### Instructions for the task
Reproduce word for word the passage of the airgun comment thread starting at "Reading this has" and ending at "I to shoot.".

I guess I’ll have to read my report in “The Airgun Letter.”
Found it! https://www.pyramydair.com/blog/2009/05/a-steroid-streak/
You measured Crosman Premiers at 730 fps. at ten pumps. The most pumps that exhausted all the air was eleven, but no velocity was posted for that. However, it couldn’t have been significantly more power than ten pumps.
Bless your heart! I was going to look through the 99 “Airgun Letters” for this test. I forgot that I made it into a blog report.
Looking good. In the “Discussion” section,… you seemed to ask if we thought 5 shots per target would be ok for the accuracy phase of testing. I think 5 is fine. That is a huge amount of pumping after all. Take it to 10 shots if a pellet shows promise.
I agree with Don,.. maybe stretch it out a bit if you feel it is appropriate.
Good Day to you and to all,……. Chris
Here’s hoping your ole pumper does well in the accuracy test. It is certainly doing well with velocity. Where did I put that round tuit?
Over thirty years, I have had a Squirrel get in the house three times. With all three the Sheridan was worth it’s weight in gold. Three pumps, one head shot, no more problem!
Yep that’s why I like multi-pumps for pesting. You control how hard you want to hit.
Perhaps sitting with just that bit of air pressure in it formed the seals more precisely, over time, and hence the increase in efficiency?
St. Louis, MO
That’s what I am thinking, as well.
Great read I look forward to the rest of the report.
Reading this has me interested and wondering, have you tried out the new Benjamin Variable Pump? Seems to be just a new synthetic version of the old rifles.
Was thinking of getting one of the new ones for my kids and I to shoot.
I haven’t tried the Benjamin Variable Pump yet. It does look like a 392 in a synthetic stock, so go for it.
If you get one I would like to hear how it does.
I don’t have a chronograph or anything so I can’t tell you much about velocity but if I do get one I will definitely give you my impressions
I lived without a chrony for a long time. So no problem. I gaurentee you I will relate to what you have to say. 🙂
And just reply to me on the current blog if you do get one. For sure would like to hear what you think.

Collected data
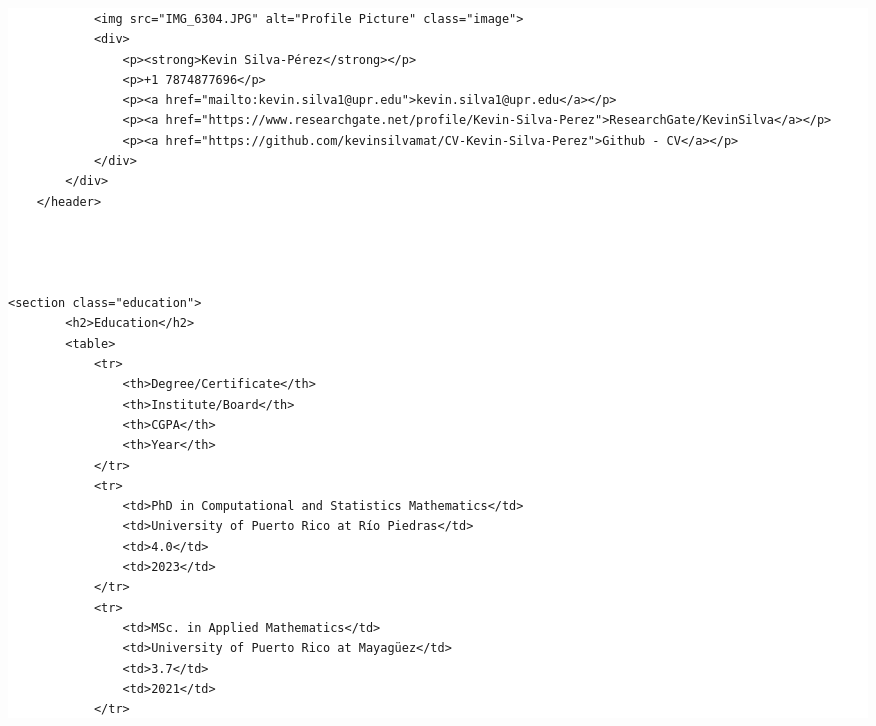                 <img src="IMG_6304.JPG" alt="Profile Picture" class="image">
                <div>
                    <p><strong>Kevin Silva-Pérez</strong></p>
                    <p>+1 7874877696</p>
                    <p><a href="mailto:kevin.silva1@upr.edu">kevin.silva1@upr.edu</a></p>
                    <p><a href="https://www.researchgate.net/profile/Kevin-Silva-Perez">ResearchGate/KevinSilva</a></p>
                    <p><a href="https://github.com/kevinsilvamat/CV-Kevin-Silva-Perez">Github - CV</a></p>
                </div>
            </div>
        </header>


    
        
    <section class="education">
            <h2>Education</h2>
            <table>
                <tr>
                    <th>Degree/Certificate</th>
                    <th>Institute/Board</th>
                    <th>CGPA</th>
                    <th>Year</th>
                </tr>
                <tr>
                    <td>PhD in Computational and Statistics Mathematics</td>
                    <td>University of Puerto Rico at Río Piedras</td>
                    <td>4.0</td>
                    <td>2023</td>
                </tr>
                <tr>
                    <td>MSc. in Applied Mathematics</td>
                    <td>University of Puerto Rico at Mayagüez</td>
                    <td>3.7</td>
                    <td>2021</td>
                </tr>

### Reply
Reading this has me interested and wondering, have you tried out the new Benjamin Variable Pump? Seems to be just a new synthetic version of the old rifles.
Was thinking of getting one of the new ones for my kids and I to shoot.